#### Exercise:
Among the entries below, please repeat exactly and only the lines from the line containing "it by using" to the line containing "neatly in Prolog.", both lines included.

#### Data section:
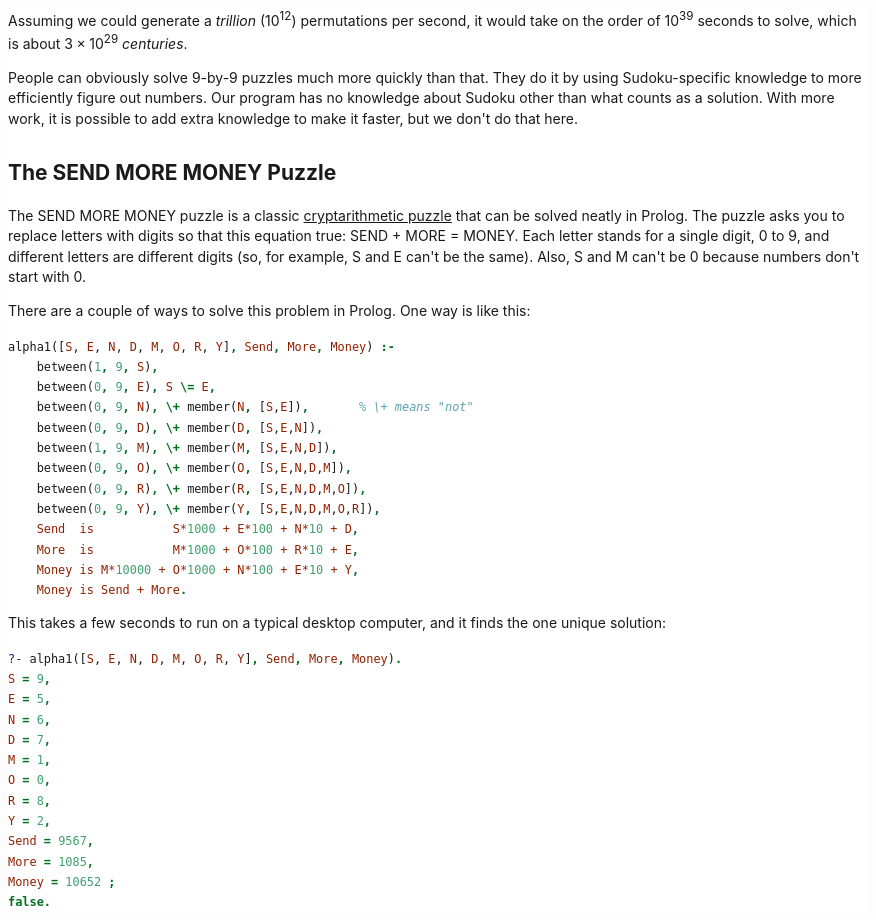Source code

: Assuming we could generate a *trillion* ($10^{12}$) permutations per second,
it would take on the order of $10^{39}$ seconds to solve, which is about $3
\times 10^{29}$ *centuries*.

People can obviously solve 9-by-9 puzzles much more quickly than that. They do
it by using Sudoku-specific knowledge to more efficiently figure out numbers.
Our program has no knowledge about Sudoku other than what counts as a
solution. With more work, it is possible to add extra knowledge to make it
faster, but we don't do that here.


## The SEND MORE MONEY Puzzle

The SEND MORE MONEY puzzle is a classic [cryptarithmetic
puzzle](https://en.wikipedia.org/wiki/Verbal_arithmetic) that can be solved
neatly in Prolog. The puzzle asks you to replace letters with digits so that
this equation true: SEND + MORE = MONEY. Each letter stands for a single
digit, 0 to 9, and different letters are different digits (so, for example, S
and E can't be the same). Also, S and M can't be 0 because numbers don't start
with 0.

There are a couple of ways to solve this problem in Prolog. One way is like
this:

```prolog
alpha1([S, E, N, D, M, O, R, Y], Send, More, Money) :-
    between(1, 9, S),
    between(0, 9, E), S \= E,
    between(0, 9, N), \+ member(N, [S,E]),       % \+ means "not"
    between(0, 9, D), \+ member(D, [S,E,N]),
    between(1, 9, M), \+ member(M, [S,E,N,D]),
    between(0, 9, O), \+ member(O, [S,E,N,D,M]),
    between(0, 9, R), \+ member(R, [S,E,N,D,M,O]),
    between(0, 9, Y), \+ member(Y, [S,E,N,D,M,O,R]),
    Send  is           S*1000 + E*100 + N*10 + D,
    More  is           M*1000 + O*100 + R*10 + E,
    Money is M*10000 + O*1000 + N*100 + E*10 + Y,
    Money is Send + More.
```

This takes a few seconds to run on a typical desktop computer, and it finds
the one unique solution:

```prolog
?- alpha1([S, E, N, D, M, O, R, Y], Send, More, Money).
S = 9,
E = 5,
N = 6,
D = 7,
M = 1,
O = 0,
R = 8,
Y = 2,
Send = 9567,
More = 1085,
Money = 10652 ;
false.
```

#### Exercise output:
it by using Sudoku-specific knowledge to more efficiently figure out numbers.
Our program has no knowledge about Sudoku other than what counts as a
solution. With more work, it is possible to add extra knowledge to make it
faster, but we don't do that here.


## The SEND MORE MONEY Puzzle

The SEND MORE MONEY puzzle is a classic [cryptarithmetic
puzzle](https://en.wikipedia.org/wiki/Verbal_arithmetic) that can be solved
neatly in Prolog. The puzzle asks you to replace letters with digits so that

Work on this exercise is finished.